* What you will do
Would you copy out the following entries exactly, without any of the pictures?

* Data for review
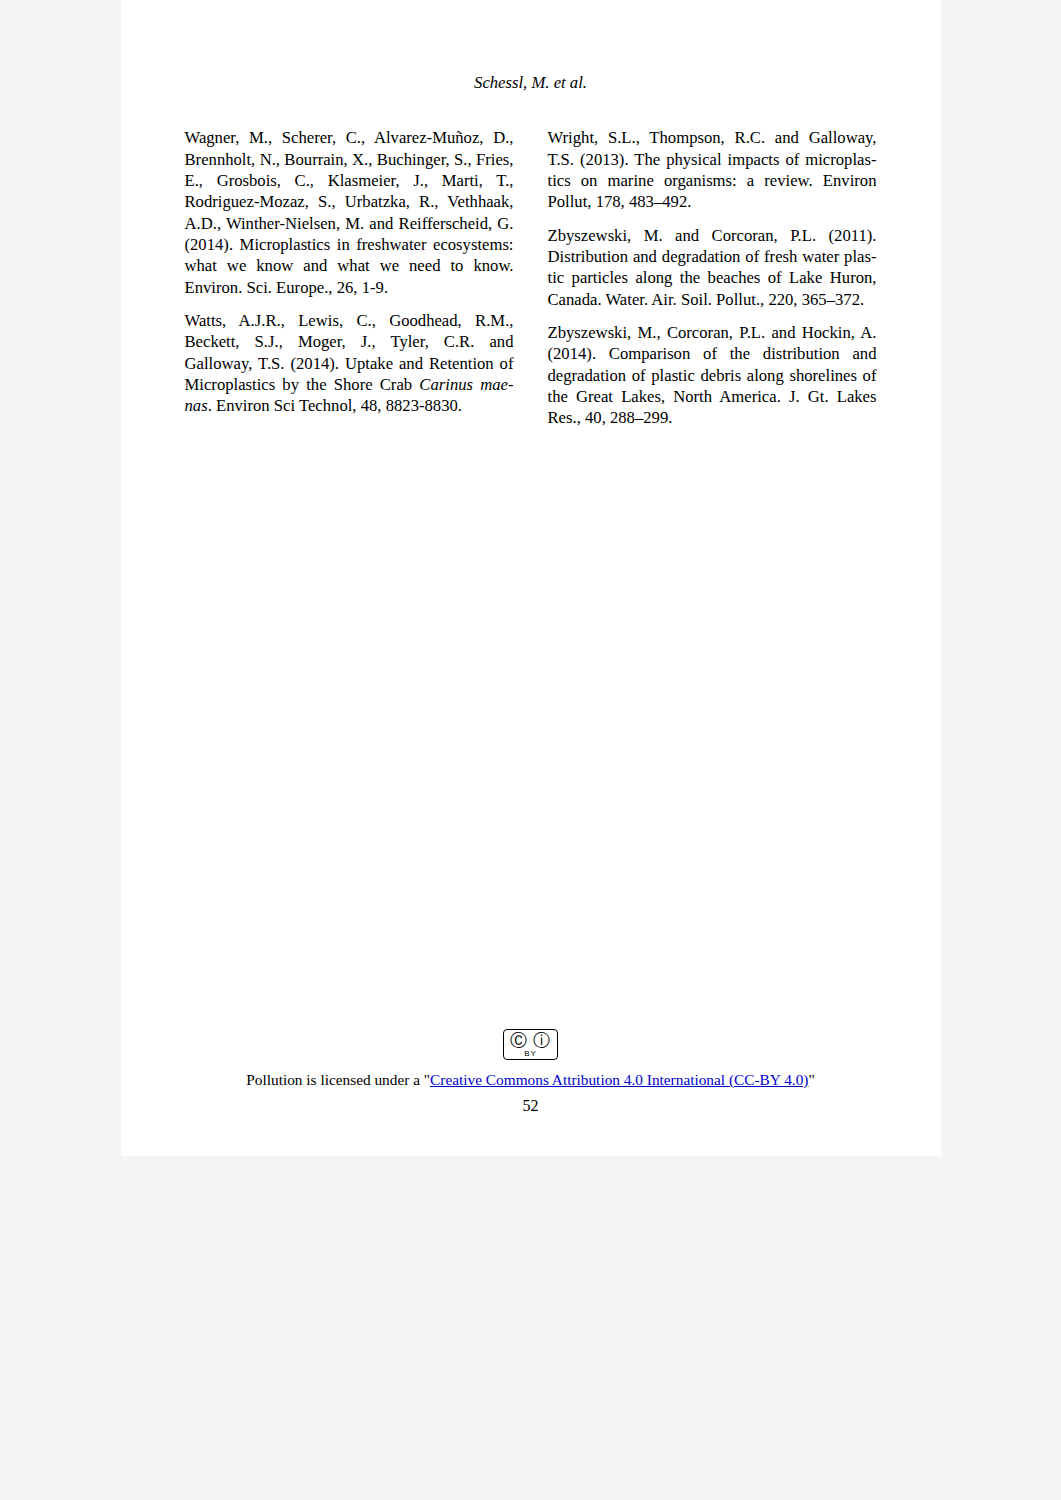Schessl, M. et al.
Wagner, M., Scherer, C., Alvarez-Muñoz, D., Brennholt, N., Bourrain, X., Buchinger, S., Fries, E., Grosbois, C., Klasmeier, J., Marti, T., Rodriguez-Mozaz, S., Urbatzka, R., Vethhaak, A.D., Winther-Nielsen, M. and Reifferscheid, G. (2014). Microplastics in freshwater ecosystems: what we know and what we need to know. Environ. Sci. Europe., 26, 1-9.
Watts, A.J.R., Lewis, C., Goodhead, R.M., Beckett, S.J., Moger, J., Tyler, C.R. and Galloway, T.S. (2014). Uptake and Retention of Microplastics by the Shore Crab Carinus maenas. Environ Sci Technol, 48, 8823-8830.
Wright, S.L., Thompson, R.C. and Galloway, T.S. (2013). The physical impacts of microplastics on marine organisms: a review. Environ Pollut, 178, 483–492.
Zbyszewski, M. and Corcoran, P.L. (2011). Distribution and degradation of fresh water plastic particles along the beaches of Lake Huron, Canada. Water. Air. Soil. Pollut., 220, 365–372.
Zbyszewski, M., Corcoran, P.L. and Hockin, A. (2014). Comparison of the distribution and degradation of plastic debris along shorelines of the Great Lakes, North America. J. Gt. Lakes Res., 40, 288–299.
Ⓒ ⓘ BY
Pollution is licensed under a "Creative Commons Attribution 4.0 International (CC-BY 4.0)"
52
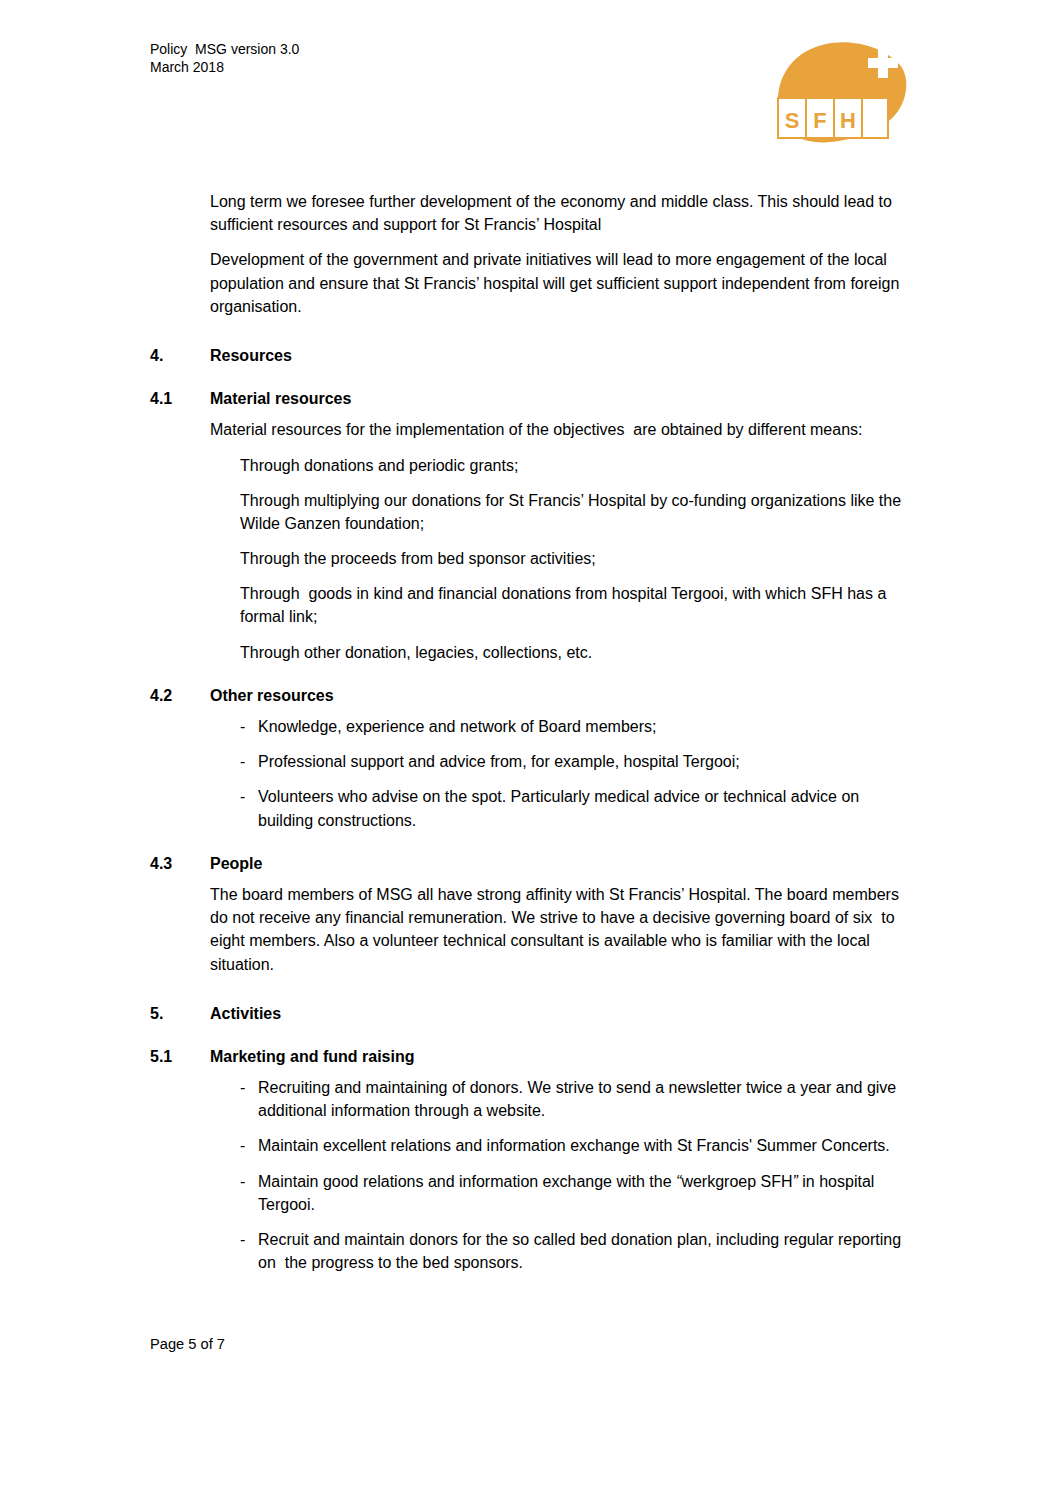Policy MSG version 3.0
March 2018
S F H
Long term we foresee further development of the economy and middle class. This should lead to sufficient resources and support for St Francis’ Hospital
Development of the government and private initiatives will lead to more engagement of the local population and ensure that St Francis’ hospital will get sufficient support independent from foreign organisation.
4. Resources
4.1 Material resources
Material resources for the implementation of the objectives are obtained by different means:
Through donations and periodic grants;
Through multiplying our donations for St Francis’ Hospital by co-funding organizations like the Wilde Ganzen foundation;
Through the proceeds from bed sponsor activities;
Through goods in kind and financial donations from hospital Tergooi, with which SFH has a formal link;
Through other donation, legacies, collections, etc.
4.2 Other resources
Knowledge, experience and network of Board members;
Professional support and advice from, for example, hospital Tergooi;
Volunteers who advise on the spot. Particularly medical advice or technical advice on building constructions.
4.3 People
The board members of MSG all have strong affinity with St Francis’ Hospital. The board members do not receive any financial remuneration. We strive to have a decisive governing board of six to eight members. Also a volunteer technical consultant is available who is familiar with the local situation.
5. Activities
5.1 Marketing and fund raising
Recruiting and maintaining of donors. We strive to send a newsletter twice a year and give additional information through a website.
Maintain excellent relations and information exchange with St Francis' Summer Concerts.
Maintain good relations and information exchange with the “werkgroep SFH” in hospital Tergooi.
Recruit and maintain donors for the so called bed donation plan, including regular reporting on the progress to the bed sponsors.
Page 5 of 7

* Finished exercise
Schessl, M. et al.
Wagner, M., Scherer, C., Alvarez-Muñoz, D., Brennholt, N., Bourrain, X., Buchinger, S., Fries, E., Grosbois, C., Klasmeier, J., Marti, T., Rodriguez-Mozaz, S., Urbatzka, R., Vethhaak, A.D., Winther-Nielsen, M. and Reifferscheid, G. (2014). Microplastics in freshwater ecosystems: what we know and what we need to know. Environ. Sci. Europe., 26, 1-9.
Watts, A.J.R., Lewis, C., Goodhead, R.M., Beckett, S.J., Moger, J., Tyler, C.R. and Galloway, T.S. (2014). Uptake and Retention of Microplastics by the Shore Crab Carinus maenas. Environ Sci Technol, 48, 8823-8830.
Wright, S.L., Thompson, R.C. and Galloway, T.S. (2013). The physical impacts of microplastics on marine organisms: a review. Environ Pollut, 178, 483–492.
Zbyszewski, M. and Corcoran, P.L. (2011). Distribution and degradation of fresh water plastic particles along the beaches of Lake Huron, Canada. Water. Air. Soil. Pollut., 220, 365–372.
Zbyszewski, M., Corcoran, P.L. and Hockin, A. (2014). Comparison of the distribution and degradation of plastic debris along shorelines of the Great Lakes, North America. J. Gt. Lakes Res., 40, 288–299.
Ⓒ ⓘ BY
Pollution is licensed under a "Creative Commons Attribution 4.0 International (CC-BY 4.0)"
52
Policy MSG version 3.0
March 2018
S F H
Long term we foresee further development of the economy and middle class. This should lead to sufficient resources and support for St Francis’ Hospital
Development of the government and private initiatives will lead to more engagement of the local population and ensure that St Francis’ hospital will get sufficient support independent from foreign organisation.
4. Resources
4.1 Material resources
Material resources for the implementation of the objectives are obtained by different means:
Through donations and periodic grants;
Through multiplying our donations for St Francis’ Hospital by co-funding organizations like the Wilde Ganzen foundation;
Through the proceeds from bed sponsor activities;
Through goods in kind and financial donations from hospital Tergooi, with which SFH has a formal link;
Through other donation, legacies, collections, etc.
4.2 Other resources
Knowledge, experience and network of Board members;
Professional support and advice from, for example, hospital Tergooi;
Volunteers who advise on the spot. Particularly medical advice or technical advice on building constructions.
4.3 People
The board members of MSG all have strong affinity with St Francis’ Hospital. The board members do not receive any financial remuneration. We strive to have a decisive governing board of six to eight members. Also a volunteer technical consultant is available who is familiar with the local situation.
5. Activities
5.1 Marketing and fund raising
Recruiting and maintaining of donors. We strive to send a newsletter twice a year and give additional information through a website.
Maintain excellent relations and information exchange with St Francis' Summer Concerts.
Maintain good relations and information exchange with the “werkgroep SFH” in hospital Tergooi.
Recruit and maintain donors for the so called bed donation plan, including regular reporting on the progress to the bed sponsors.
Page 5 of 7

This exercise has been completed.